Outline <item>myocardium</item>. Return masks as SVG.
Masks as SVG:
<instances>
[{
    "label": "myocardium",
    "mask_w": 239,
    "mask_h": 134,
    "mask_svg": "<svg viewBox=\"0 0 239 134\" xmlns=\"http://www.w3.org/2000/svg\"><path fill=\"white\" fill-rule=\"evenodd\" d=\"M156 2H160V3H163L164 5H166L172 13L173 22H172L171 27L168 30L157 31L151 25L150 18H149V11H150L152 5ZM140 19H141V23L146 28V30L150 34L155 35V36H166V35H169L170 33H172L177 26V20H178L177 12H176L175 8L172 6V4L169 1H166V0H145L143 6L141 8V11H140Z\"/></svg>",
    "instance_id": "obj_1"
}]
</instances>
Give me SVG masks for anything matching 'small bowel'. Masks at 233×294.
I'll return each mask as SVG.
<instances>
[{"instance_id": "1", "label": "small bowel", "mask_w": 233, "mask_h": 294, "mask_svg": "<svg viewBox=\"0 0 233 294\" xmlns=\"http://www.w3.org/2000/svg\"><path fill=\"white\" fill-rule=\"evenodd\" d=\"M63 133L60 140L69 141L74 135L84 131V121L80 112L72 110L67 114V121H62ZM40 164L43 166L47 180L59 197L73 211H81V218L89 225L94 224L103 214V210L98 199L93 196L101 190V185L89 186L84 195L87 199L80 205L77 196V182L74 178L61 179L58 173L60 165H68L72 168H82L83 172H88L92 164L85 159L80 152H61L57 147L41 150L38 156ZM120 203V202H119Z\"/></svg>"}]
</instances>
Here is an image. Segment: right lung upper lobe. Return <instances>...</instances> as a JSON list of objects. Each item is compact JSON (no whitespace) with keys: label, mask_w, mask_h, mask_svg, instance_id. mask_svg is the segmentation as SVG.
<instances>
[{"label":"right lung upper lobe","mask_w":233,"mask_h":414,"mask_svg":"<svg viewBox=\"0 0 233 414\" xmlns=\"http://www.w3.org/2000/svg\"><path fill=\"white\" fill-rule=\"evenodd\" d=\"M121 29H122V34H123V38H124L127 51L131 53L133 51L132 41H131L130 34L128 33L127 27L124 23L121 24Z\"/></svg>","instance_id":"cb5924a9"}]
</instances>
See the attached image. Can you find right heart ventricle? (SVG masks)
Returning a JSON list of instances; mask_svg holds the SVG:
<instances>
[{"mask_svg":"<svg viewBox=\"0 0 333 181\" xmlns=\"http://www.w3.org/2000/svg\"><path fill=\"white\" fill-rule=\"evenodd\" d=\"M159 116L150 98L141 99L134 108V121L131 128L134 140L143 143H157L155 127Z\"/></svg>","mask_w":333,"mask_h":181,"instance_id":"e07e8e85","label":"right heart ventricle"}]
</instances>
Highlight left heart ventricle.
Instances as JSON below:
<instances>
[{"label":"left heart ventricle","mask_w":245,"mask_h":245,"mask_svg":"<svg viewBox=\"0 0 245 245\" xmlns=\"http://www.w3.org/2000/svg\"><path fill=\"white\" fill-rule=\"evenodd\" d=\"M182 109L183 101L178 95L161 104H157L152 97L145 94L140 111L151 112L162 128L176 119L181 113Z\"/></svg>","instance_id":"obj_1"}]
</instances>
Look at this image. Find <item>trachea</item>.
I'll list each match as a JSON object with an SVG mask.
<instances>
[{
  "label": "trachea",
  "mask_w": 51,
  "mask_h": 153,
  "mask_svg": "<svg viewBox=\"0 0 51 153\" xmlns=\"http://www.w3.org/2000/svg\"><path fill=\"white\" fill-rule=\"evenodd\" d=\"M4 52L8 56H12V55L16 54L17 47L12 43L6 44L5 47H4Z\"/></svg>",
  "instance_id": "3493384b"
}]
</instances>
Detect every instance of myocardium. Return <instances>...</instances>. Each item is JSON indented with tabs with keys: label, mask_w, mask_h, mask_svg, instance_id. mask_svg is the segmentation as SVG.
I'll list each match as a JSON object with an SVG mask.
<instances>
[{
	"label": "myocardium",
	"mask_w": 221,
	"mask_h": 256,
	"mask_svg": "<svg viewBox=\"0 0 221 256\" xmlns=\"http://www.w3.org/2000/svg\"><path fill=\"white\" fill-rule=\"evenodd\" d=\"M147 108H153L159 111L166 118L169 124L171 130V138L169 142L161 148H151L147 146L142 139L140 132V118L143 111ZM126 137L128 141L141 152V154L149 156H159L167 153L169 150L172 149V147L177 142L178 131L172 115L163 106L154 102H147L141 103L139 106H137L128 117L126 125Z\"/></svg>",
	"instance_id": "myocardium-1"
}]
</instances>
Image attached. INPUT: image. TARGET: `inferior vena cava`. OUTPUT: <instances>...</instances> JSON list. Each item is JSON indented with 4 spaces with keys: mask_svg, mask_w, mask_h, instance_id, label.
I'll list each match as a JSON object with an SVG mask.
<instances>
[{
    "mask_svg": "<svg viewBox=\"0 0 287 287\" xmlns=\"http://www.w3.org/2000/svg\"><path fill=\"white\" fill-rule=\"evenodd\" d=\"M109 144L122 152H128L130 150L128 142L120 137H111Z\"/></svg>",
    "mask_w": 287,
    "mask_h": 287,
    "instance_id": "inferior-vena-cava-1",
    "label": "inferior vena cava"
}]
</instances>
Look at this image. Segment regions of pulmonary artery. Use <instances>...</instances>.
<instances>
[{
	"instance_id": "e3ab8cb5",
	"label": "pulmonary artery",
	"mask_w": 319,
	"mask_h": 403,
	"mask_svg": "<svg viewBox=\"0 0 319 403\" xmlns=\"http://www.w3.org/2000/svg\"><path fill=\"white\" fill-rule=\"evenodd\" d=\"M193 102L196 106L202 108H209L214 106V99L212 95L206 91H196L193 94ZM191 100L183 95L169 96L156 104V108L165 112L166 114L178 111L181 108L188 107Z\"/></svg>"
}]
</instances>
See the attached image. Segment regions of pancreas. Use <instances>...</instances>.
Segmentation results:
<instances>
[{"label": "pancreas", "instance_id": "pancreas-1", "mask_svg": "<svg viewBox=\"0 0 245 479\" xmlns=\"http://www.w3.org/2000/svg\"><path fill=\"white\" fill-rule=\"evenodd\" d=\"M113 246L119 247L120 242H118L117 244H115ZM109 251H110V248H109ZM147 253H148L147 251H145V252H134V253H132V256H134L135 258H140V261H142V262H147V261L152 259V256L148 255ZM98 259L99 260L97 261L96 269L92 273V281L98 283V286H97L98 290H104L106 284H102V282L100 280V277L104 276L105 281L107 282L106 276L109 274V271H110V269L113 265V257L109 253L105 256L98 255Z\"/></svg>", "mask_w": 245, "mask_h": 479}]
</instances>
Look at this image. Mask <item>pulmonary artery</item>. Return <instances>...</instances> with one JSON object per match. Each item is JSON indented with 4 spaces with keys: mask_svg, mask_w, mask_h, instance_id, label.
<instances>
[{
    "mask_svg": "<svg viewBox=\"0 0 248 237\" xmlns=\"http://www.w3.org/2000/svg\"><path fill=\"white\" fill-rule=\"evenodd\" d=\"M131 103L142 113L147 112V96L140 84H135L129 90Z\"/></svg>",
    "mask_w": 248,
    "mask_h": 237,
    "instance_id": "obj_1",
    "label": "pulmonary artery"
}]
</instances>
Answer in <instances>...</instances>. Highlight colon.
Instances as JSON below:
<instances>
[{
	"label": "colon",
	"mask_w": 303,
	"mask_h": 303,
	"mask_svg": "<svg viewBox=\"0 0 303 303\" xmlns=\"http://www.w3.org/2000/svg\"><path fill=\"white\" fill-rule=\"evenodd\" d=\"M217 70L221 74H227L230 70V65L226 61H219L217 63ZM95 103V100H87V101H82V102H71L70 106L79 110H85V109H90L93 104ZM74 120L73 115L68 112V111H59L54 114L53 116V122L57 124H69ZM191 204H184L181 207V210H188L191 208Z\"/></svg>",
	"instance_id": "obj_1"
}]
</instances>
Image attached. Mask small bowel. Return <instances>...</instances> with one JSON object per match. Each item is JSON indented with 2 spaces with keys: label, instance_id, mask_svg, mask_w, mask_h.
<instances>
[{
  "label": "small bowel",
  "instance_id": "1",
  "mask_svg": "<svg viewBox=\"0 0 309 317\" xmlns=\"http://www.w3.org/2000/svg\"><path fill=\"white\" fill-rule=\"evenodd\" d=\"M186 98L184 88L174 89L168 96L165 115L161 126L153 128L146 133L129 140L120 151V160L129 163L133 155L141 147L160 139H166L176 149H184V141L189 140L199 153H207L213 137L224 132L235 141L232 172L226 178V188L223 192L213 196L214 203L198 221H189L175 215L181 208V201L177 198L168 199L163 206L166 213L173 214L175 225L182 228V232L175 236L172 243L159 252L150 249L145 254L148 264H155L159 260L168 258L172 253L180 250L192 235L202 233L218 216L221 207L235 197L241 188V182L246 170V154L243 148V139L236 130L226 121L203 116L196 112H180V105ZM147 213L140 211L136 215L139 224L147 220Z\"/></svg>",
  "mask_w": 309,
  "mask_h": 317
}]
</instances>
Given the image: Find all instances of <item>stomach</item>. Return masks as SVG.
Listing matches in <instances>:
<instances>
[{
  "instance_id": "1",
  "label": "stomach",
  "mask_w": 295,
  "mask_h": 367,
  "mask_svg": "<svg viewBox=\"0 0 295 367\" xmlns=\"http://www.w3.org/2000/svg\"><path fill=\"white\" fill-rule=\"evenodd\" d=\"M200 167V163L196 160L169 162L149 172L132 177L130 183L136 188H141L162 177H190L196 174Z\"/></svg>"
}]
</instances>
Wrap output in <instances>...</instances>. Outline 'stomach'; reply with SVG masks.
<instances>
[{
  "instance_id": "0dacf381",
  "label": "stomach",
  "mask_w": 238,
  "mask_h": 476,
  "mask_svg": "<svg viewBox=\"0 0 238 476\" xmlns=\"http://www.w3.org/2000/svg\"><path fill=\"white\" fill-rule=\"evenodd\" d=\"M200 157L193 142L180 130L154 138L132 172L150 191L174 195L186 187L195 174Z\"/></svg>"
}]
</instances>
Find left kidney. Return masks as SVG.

**REQUIRED TASK**
Reproduce the records starting at the line that contains "Image attached. Mask" and ending with the last of the records. Replace "Outline" with "Segment" and change nothing else.

**FINISHED ANSWER**
Image attached. Mask small bowel. Return <instances>...</instances> with one JSON object per match. Each item is JSON indented with 2 spaces with keys: label, instance_id, mask_svg, mask_w, mask_h.
<instances>
[{
  "label": "small bowel",
  "instance_id": "1",
  "mask_svg": "<svg viewBox=\"0 0 309 317\" xmlns=\"http://www.w3.org/2000/svg\"><path fill=\"white\" fill-rule=\"evenodd\" d=\"M186 98L184 88L174 89L168 96L165 115L161 126L153 128L146 133L129 140L120 151V160L129 163L133 155L141 147L160 139H166L176 149H184V141L189 140L199 153H207L213 137L224 132L235 141L232 172L226 178V188L223 192L213 196L214 203L198 221H189L175 215L181 208V201L177 198L168 199L163 206L166 213L173 214L175 225L182 228V232L175 236L172 243L159 252L150 249L145 254L148 264H155L159 260L168 258L172 253L180 250L192 235L202 233L218 216L221 207L235 197L241 188V182L246 170V154L243 148V139L236 130L226 121L203 116L196 112H180V105ZM147 213L140 211L136 215L139 224L147 220Z\"/></svg>",
  "mask_w": 309,
  "mask_h": 317
}]
</instances>
Given the image: Find all instances of <item>stomach</item>. Return masks as SVG.
Listing matches in <instances>:
<instances>
[{
  "instance_id": "1",
  "label": "stomach",
  "mask_w": 295,
  "mask_h": 367,
  "mask_svg": "<svg viewBox=\"0 0 295 367\" xmlns=\"http://www.w3.org/2000/svg\"><path fill=\"white\" fill-rule=\"evenodd\" d=\"M200 167V163L196 160L169 162L149 172L132 177L130 183L136 188H141L162 177H190L196 174Z\"/></svg>"
}]
</instances>
Wrap output in <instances>...</instances>. Segment 'stomach'; reply with SVG masks.
<instances>
[{
  "instance_id": "0dacf381",
  "label": "stomach",
  "mask_w": 238,
  "mask_h": 476,
  "mask_svg": "<svg viewBox=\"0 0 238 476\" xmlns=\"http://www.w3.org/2000/svg\"><path fill=\"white\" fill-rule=\"evenodd\" d=\"M200 157L193 142L180 130L154 138L132 172L150 191L174 195L186 187L195 174Z\"/></svg>"
}]
</instances>
Find left kidney. Return masks as SVG.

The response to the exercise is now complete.